On her return to Yorkshire, Penelope decided her initial appeal had to become a full-blown working charity. She had worked in the voluntary sector all her life and had the skills and contacts to ensure her charity prospered where others had failed.


‘Lots of people set up charities – virtually every time a child dies another one appears – but I knew it had to be sustainable,’ she explained. ‘If it was to last it had to be a working partnership with the people of the Karen. It’s about giving the power back to them, letting them have control of their own lives.’


Penelope has now written a book, due out on December 1st, about the Karen people, about Richard’s death and about another terrible blow dealt to her family – Huntington’s Disease.


Oliver, her husband, was rushed to hospital in 1998 with a leaking heart valve. Surgeons at York Hospital saved his life in an emergency operation, but while recovering, nurses noticed the first signs of Huntington’s, an hereditary disease of the central nervous system.


Tests later showed the couple’s eldest children, Georgina and David, also had the disease, leaving only their youngest, Anne, untouched.


Penelope admits she’s worried that people will criticise her for including details of her husband and children’s deteriorating condition in her book, Footsteps to the Jungle: A Personal Journey, but believes it is time to set the record straight on this often-misunderstood disease.


‘I’ve never had trouble talking about it, although I am something of a talker anyway,’ she said. ‘This seems by far the healthiest way of dealing with it. If I’m honest, I found writing the book very therapeutic. I had so many things I needed to write down and this was a way of sorting through the chaos.’


That chaos now includes selling the family home to pay for a smaller, purpose-built house for herself and her brave but ailing husband; caring for her children, even though their condition often makes them pull away from family ties; looking out for her grandchildren and providing a haven when they need it; running her charity; and now, promoting her fundraising book.


‘The chaos just goes on and on,’ said Penelope, with a wry smile. ‘It all sounds very dramatic, but after a while you just get used to it. People who live a so-called normal life might be aghast, but so few of us actually live normal lives, don’t we? Almost every family, no matter who they are, is dysfunctional in its own way.’

 For more information about the Karen Hilltribes Trust visit www.karenhilltribes.org.uk. For a copy of Footsteps to the Jungle (Pen & Sword, £16.99 or £12.99 in December) email penelopeworsley@gmail.com or call 07973221362.

Karen Hill Tribes

Map of Karen Hill Tribes - Click to view in Google Maps

The Karen Hilltribes Trust

The charitable trust, set up by Penelope in memory of her son Richard, now raises around £350,000 a year (£3 million in the last decade) and works with 35,000 people in 400 villages in the Mae Hong Son province in north-west Thailand, close to the Burma border.


It has three main aims: improving health, improving education and improving income generation.
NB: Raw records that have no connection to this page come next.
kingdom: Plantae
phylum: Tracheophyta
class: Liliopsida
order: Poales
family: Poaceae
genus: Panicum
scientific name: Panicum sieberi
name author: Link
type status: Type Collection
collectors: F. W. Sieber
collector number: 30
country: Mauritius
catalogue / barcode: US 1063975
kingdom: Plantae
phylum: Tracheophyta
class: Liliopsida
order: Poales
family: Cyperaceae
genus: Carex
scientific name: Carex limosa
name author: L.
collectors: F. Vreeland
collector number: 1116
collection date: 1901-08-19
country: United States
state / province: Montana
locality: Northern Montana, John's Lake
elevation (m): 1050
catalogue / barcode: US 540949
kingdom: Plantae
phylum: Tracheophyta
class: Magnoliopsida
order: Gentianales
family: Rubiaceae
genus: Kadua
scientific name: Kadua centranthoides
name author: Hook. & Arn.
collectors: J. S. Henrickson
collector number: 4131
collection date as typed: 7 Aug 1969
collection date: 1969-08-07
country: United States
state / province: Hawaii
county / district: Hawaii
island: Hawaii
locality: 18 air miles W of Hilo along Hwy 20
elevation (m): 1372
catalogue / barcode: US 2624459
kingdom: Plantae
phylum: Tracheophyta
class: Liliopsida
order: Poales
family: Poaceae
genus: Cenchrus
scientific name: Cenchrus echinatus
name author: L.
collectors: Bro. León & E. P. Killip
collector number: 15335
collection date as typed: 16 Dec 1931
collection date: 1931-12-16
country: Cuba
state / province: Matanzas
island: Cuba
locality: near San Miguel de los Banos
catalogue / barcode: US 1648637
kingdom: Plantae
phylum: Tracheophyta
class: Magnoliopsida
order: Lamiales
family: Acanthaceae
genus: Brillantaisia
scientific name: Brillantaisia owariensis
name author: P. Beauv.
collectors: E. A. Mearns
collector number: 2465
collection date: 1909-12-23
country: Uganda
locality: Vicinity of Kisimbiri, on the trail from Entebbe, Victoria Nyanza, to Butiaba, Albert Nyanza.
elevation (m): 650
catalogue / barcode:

To that end, it has:

Provided access to clean water every day to more than 27,000 people.

Given out 20,000 blankets so people can keep warm as temperatures plummet to below freezing.

Bought 30,000 mosquito nets to protect people from malaria.

Provided school transport for 8,000 children (more than 200 have also been able to attend university).

Brought rice fields back into production by building or repairing irrigation systems.

Trained more than 50 volunteers every year to live and work with the people of the Karen, building water systems and teaching in schools.

 

Huntington’s disease

Huntington’s is an hereditary disorder – if one of your parents has it, you have a 50:50 chance of getting it – of the central nervous system.

Early symptoms include uncontrollable muscular movements, stumbling, clumsiness, lack of concentration, memory lapses, depression, mood swings and anti-social behaviour.

Later on, people often experience difficulty in speech and swallowing, emotional instability, loss of organisational skills, psychological problems and physical deterioration.